Hi,
I have a file that has 201 columns (1 for the name of each row and the other 200 are values)
I want to print the average for each column
the file looks like this (as an example this only has 7 columns with values)
1 2 3 4 5 6 7
abr 5 6 7 1 2 4 5
hhr 2 1 3 4 2 1 2
iip 1 3 1 1 5 3 2
I want to just print the average of each column while ignoring the first column and first row.
4 5 5.5 3 4.5 4 4.5
thanks
$
$
$ cat data.txt
1 2 3 4 5 6 7
abr 5 6 7 1 2 4 5
hhr 2 1 3 4 2 1 2
iip 1 3 1 1 5 3 2
$
$
$ perl -lane 'if ($. > 1) {
$n++;
foreach $i (1..$#F) { push @{$x{$i}}, $F[$i] }}
END {
foreach $k (sort keys %x) {
$sum += $_ foreach @{$x{$k}};
$str .= sprintf("%.4f ", $sum/$n);
$sum = 0;
}
print $str}
' data.txt
2.6667 3.3333 3.6667 2.0000 3.0000 2.6667 3.0000
$
$
$
tyler_durden
sulti
3
In awk:
lines=`cat data.txt | wc -l` #corrected, thanks to itkamaraj
lines=$((lines-1))
for i in $(seq 2 201); do
awk -v c=$i -v l=$lines 'NR>1 {s+=$c}; END {printf ("%f ", s/l)}' data.txt
done
echo
and maybe even simplier without calculating lines before
for i in $(seq 2 201); do
awk -v c=$i 'NR>1 {s+=$c;l+=1}; END {printf ("%f ", s/l)}' data.txt
done
echo
??????????
lines=`echo data.txt | wc -l`
sulti
5
Sorry, my bad didn't drink my morning coffee
I meant
lines=`cat data.txt | wc -l`
but then I've added simplier solution.
And one more thing, you dont want to use the cat command here.

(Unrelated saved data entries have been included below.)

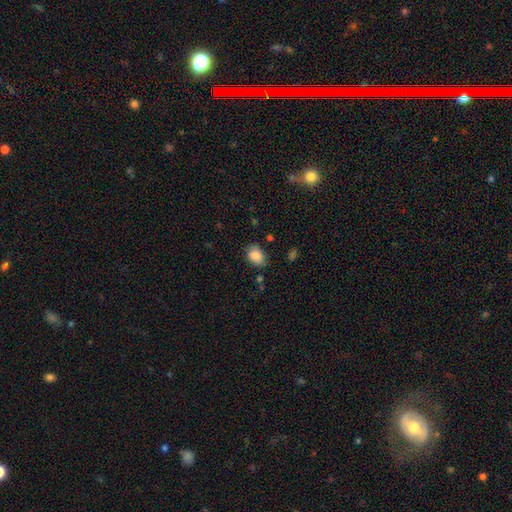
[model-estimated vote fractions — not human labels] Q: Smooth or featured?
A: smooth (87%); runner-up: star or artifact (8%)
Q: How rounded?
A: in between (73%); runner-up: round (26%)
Q: Merging?
A: none (70%); runner-up: minor disturbance (23%)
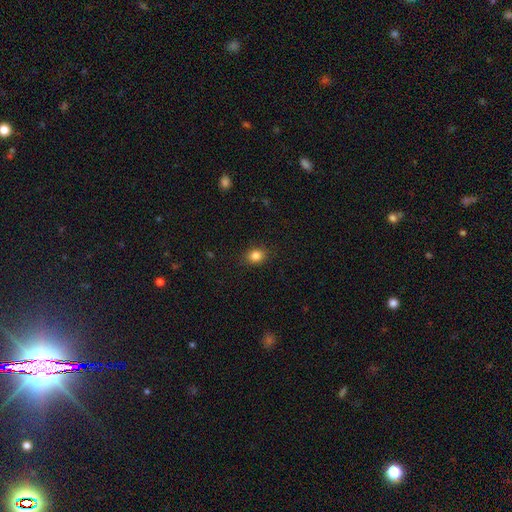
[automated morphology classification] The model was most divided on "how rounded": round: 59%, in between: 40%, cigar-shaped: 1%. More confident: merging — none (87%); smooth or featured — smooth (84%).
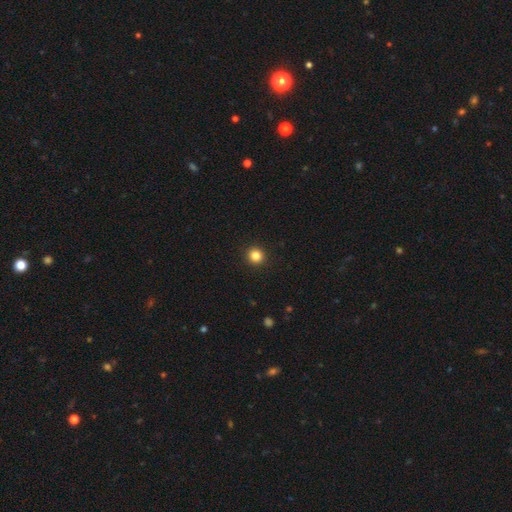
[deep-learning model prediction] smooth 84%, star or artifact 12%, featured or disk 4%. Down the decision tree: how rounded — round (93%); merging — none (93%).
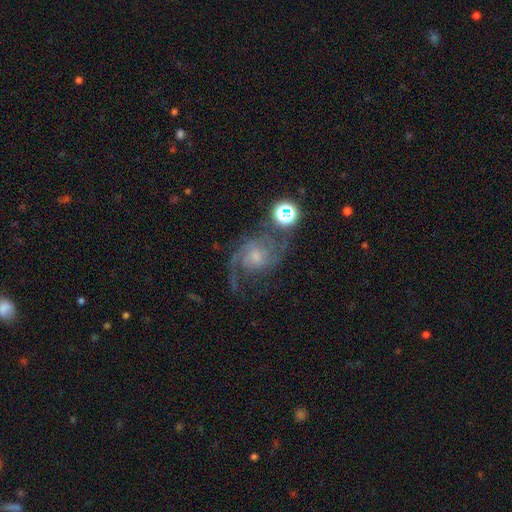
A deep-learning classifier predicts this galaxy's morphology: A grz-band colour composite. It shows a featured or disk galaxy (82%) with no bar (64%), 2 (75%) medium (51%) spiral arms (96%) and a small central bulge (52%). Merging: none (59%).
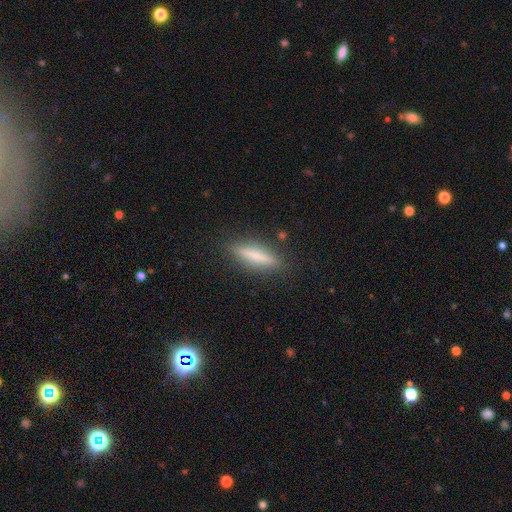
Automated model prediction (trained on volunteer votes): This appears to be a smooth galaxy with no disk features (63%) that is cigar-shaped (84%). Merging: none (88%).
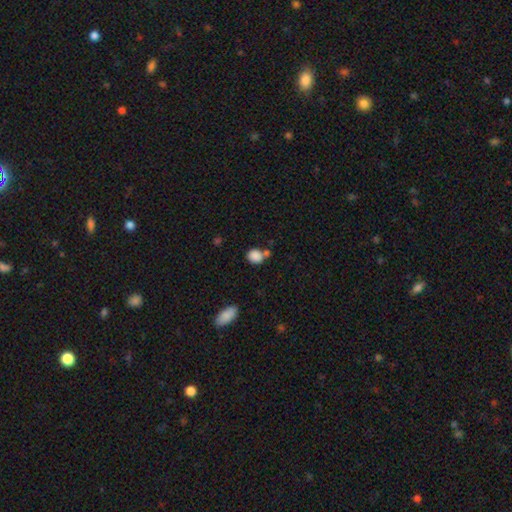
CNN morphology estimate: smooth 86%, star or artifact 9%, featured or disk 5%. Down the decision tree: how rounded — round (67%); merging — none (56%).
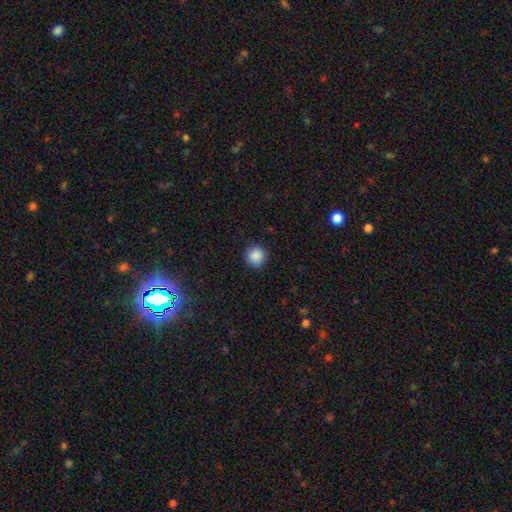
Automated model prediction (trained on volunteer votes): smooth_or_featured: smooth (p=0.88) [alt: star or artifact p=0.09]
how_rounded: round (p=0.94) [alt: in between p=0.05]
merging: none (p=0.91) [alt: minor disturbance p=0.06]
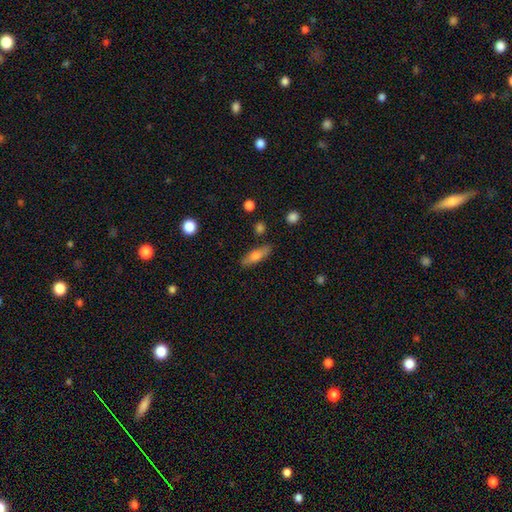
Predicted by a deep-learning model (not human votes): Morphology: type=smooth (65%); roundness=cigar-shaped (51%); merging=none (82%).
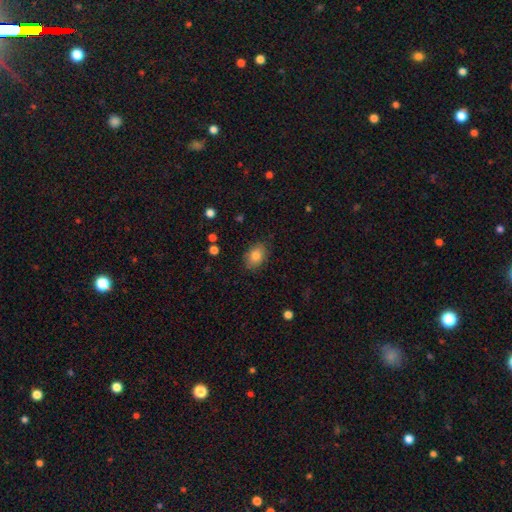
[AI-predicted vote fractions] Morphology: type=smooth (83%); roundness=in between (81%); merging=none (83%).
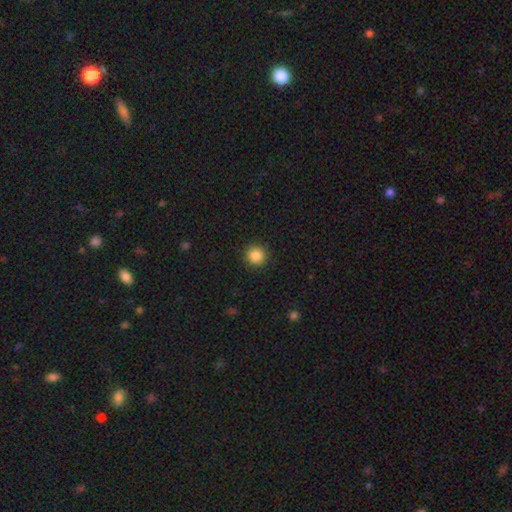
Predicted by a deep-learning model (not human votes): Q: Smooth or featured?
A: smooth (86%); runner-up: star or artifact (10%)
Q: How rounded?
A: round (95%); runner-up: in between (4%)
Q: Merging?
A: none (92%); runner-up: minor disturbance (5%)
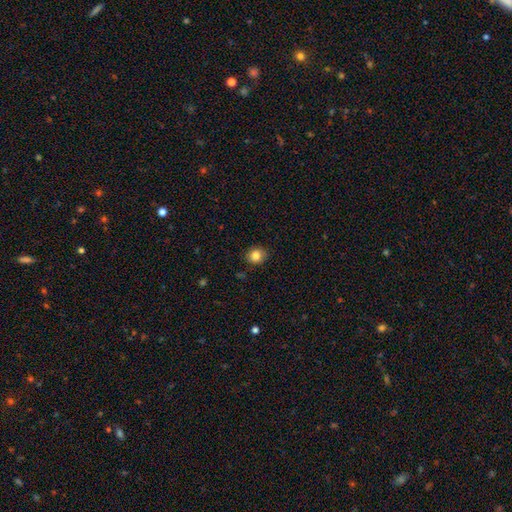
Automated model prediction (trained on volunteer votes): Smooth or featured?
  - smooth: 84% *
  - star or artifact: 10%
  - featured or disk: 5%
How rounded?
  - round: 82% *
  - in between: 17%
  - cigar-shaped: 1%
Merging?
  - none: 88% *
  - minor disturbance: 9%
  - major disturbance: 2%
  - merger: 1%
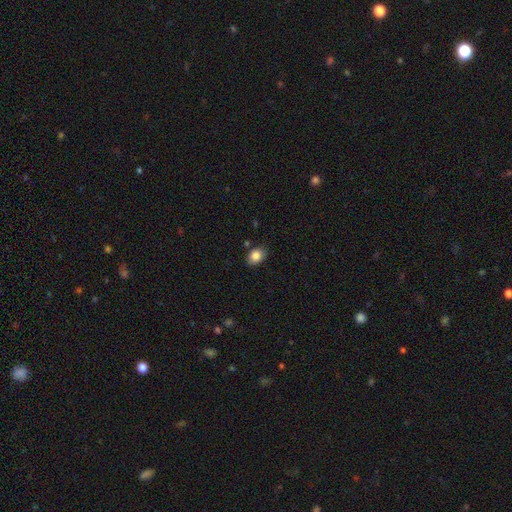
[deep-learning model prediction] smooth_or_featured: smooth (p=0.85) [alt: star or artifact p=0.09]
how_rounded: in between (p=0.69) [alt: round p=0.30]
merging: none (p=0.81) [alt: minor disturbance p=0.13]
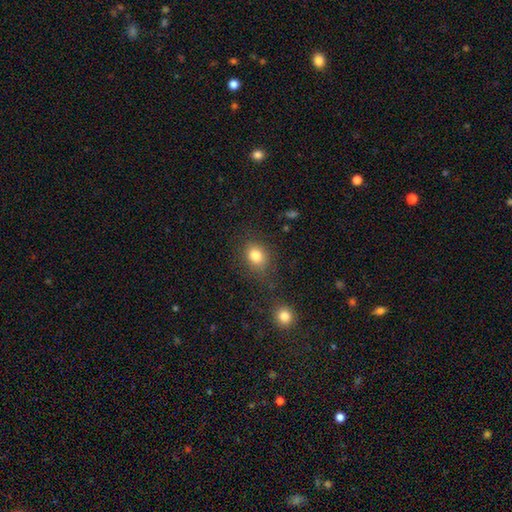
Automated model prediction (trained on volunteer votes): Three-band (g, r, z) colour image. It shows a smooth galaxy with no disk features (82%) that is round (50%). Merging: none (76%).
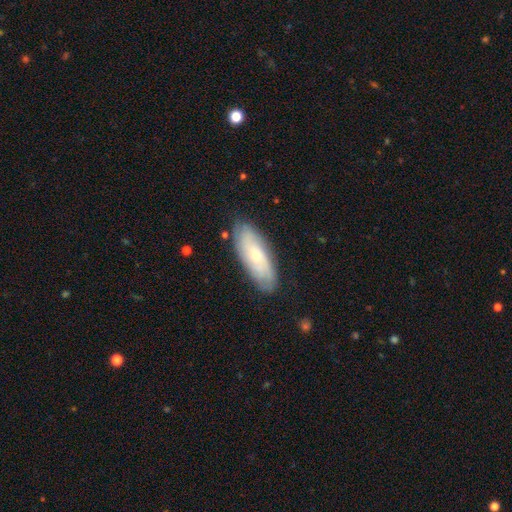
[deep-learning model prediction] Smooth or featured: featured or disk — 48% (smooth — 46%)
Merging: none — 81% (minor disturbance — 15%)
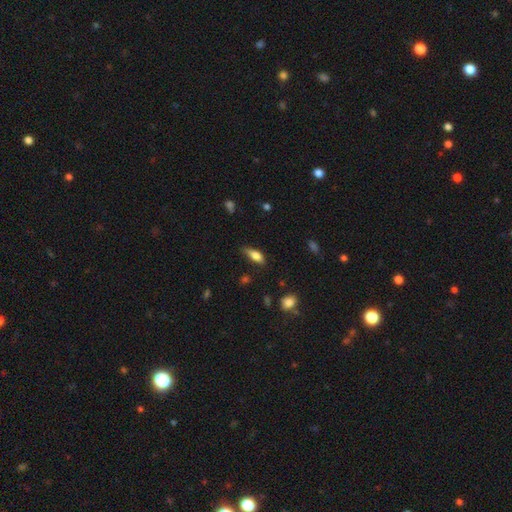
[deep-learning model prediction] A smooth galaxy with no disk features (77%) that is in between round and cigar-shaped (70%). Merging: none (60%).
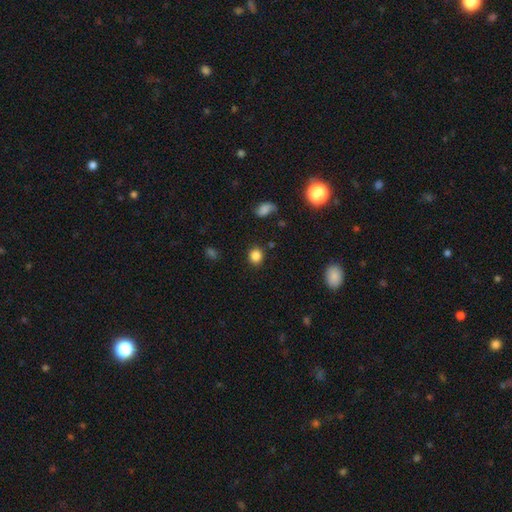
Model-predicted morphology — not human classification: This is clearly a smooth galaxy (85%). How rounded: clearly round (82%). Merging: clearly none (87%).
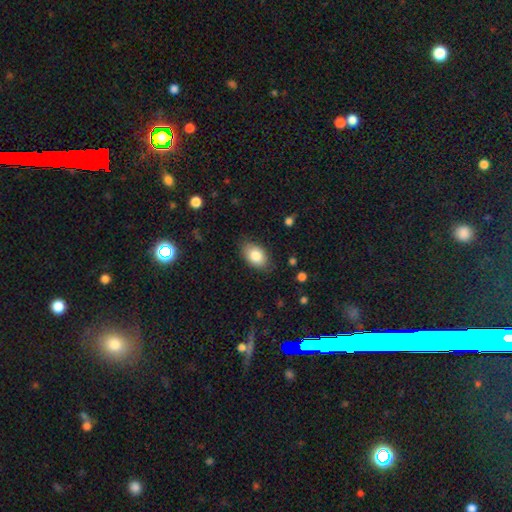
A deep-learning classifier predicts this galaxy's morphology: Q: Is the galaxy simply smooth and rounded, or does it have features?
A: smooth — 82%.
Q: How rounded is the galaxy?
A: in between — 91%.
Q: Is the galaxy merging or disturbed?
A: none — 81%.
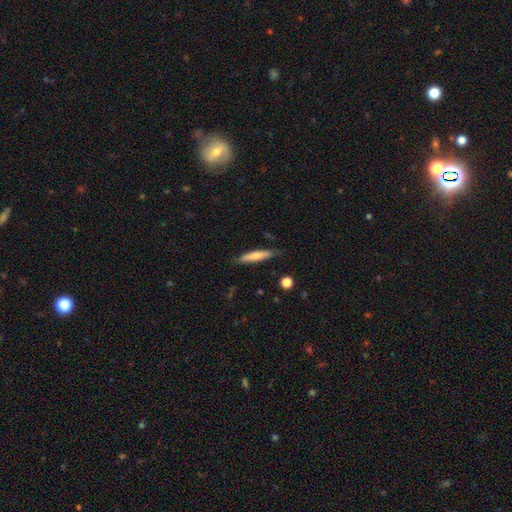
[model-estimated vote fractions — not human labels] The model was most divided on "smooth or featured": smooth: 68%, featured or disk: 26%, star or artifact: 6%. More confident: how rounded — cigar-shaped (84%); merging — none (80%).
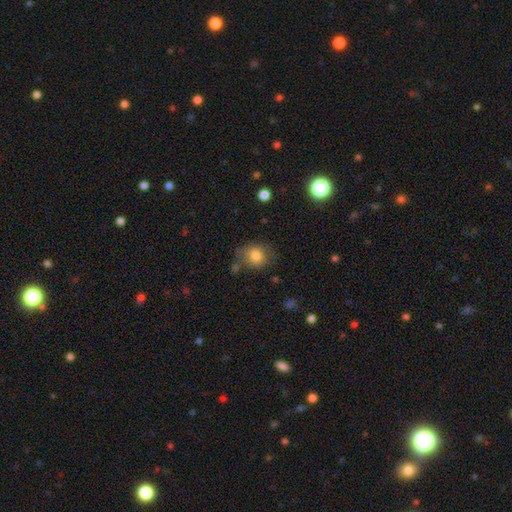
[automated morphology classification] Smooth or featured?
  - smooth: 80% *
  - featured or disk: 11%
  - star or artifact: 9%
How rounded?
  - round: 66% *
  - in between: 33%
  - cigar-shaped: 1%
Merging?
  - none: 68% *
  - minor disturbance: 20%
  - major disturbance: 6%
  - merger: 6%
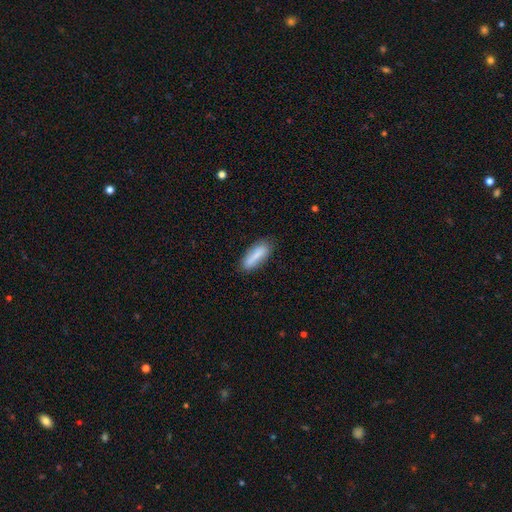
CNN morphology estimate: Smooth or featured?
  - smooth: 81% *
  - featured or disk: 12%
  - star or artifact: 7%
How rounded?
  - in between: 53% *
  - cigar-shaped: 45%
  - round: 2%
Merging?
  - none: 77% *
  - minor disturbance: 17%
  - major disturbance: 4%
  - merger: 2%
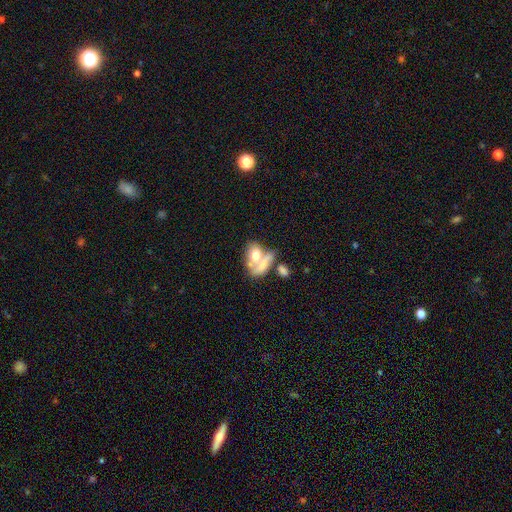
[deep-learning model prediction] This appears to be a smooth galaxy with no disk features (60%) that is in between round and cigar-shaped (77%). Merging: merger (57%).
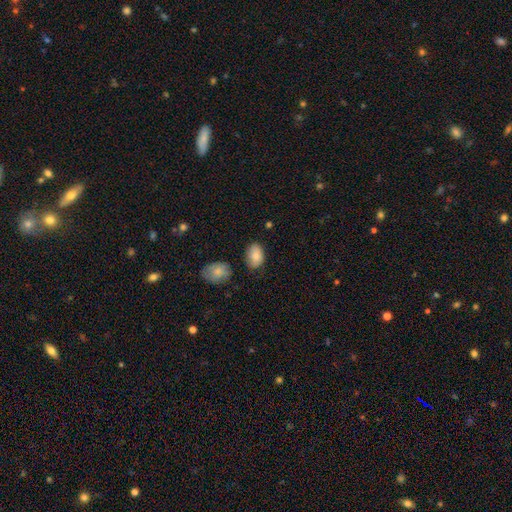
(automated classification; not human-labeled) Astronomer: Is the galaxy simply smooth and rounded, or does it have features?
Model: smooth — 82%.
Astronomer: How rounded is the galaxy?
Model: in between — 86%.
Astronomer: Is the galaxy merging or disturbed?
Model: none — 74%.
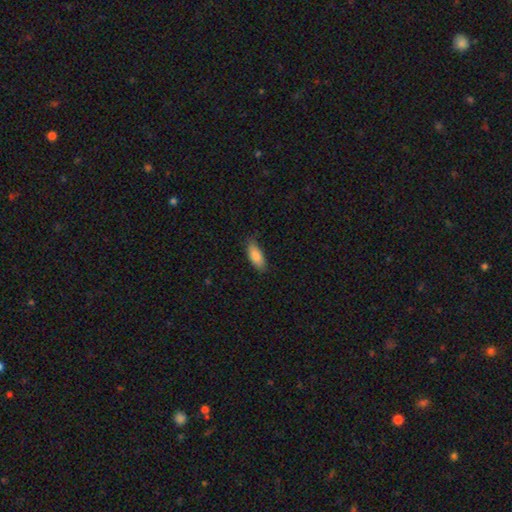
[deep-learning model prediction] Smooth or featured? Predicted: smooth (p=0.85). How rounded? Predicted: in between (p=0.78). Merging? Predicted: none (p=0.77).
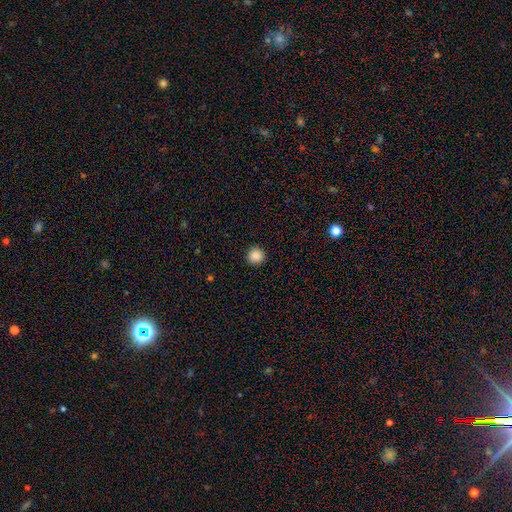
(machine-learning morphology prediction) smooth 87%, star or artifact 10%, featured or disk 3%. Down the decision tree: how rounded — round (95%); merging — none (93%).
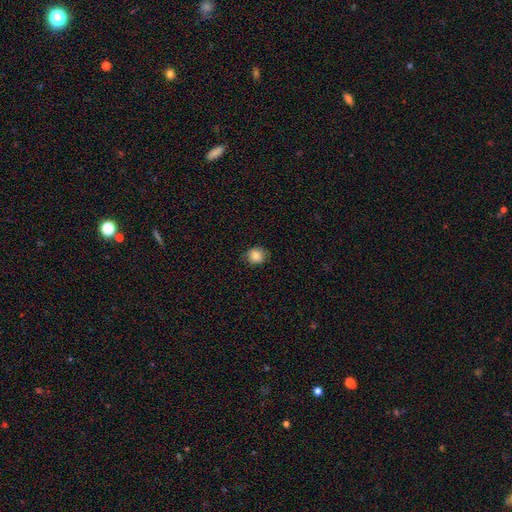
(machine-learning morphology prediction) Smooth or featured: smooth — 84% (star or artifact — 10%)
How rounded: round — 81% (in between — 18%)
Merging: none — 82% (minor disturbance — 14%)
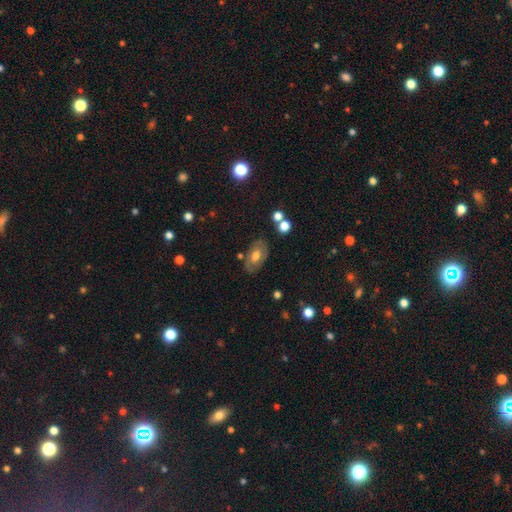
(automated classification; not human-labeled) This appears to be a featured or disk galaxy (49%). Merging: none (75%).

this is called as useless use of cat http://partmaps.org/era/unix/award.html
wc -l < data.txt
or
wc -l data.txt
sulti
7
I have to disagree
$ wc -l test
4 test
$ cat test | wc -l
4
That's why I used cat.
$ a=`wc -l test`
$ [ $a -gt 0 ] && echo Works
bash: [: Too many arguments
edit:
Ok, I noticed that wc -l < data.txt
actualy would work. But wc -l data.txt
would not.
how about
grep -c . data.txt # but this will omit empty lines
nawk 'END{print NR}' data.txt
sulti
9
Ok, this gives me another idea. Instead of counting lines I could use NR:
for i in $(seq 2 201); do
awk -v c=$i 'NR>1 {s+=$c}; END {printf ("%f ", s/(NR-1))}' data.txt
done
echo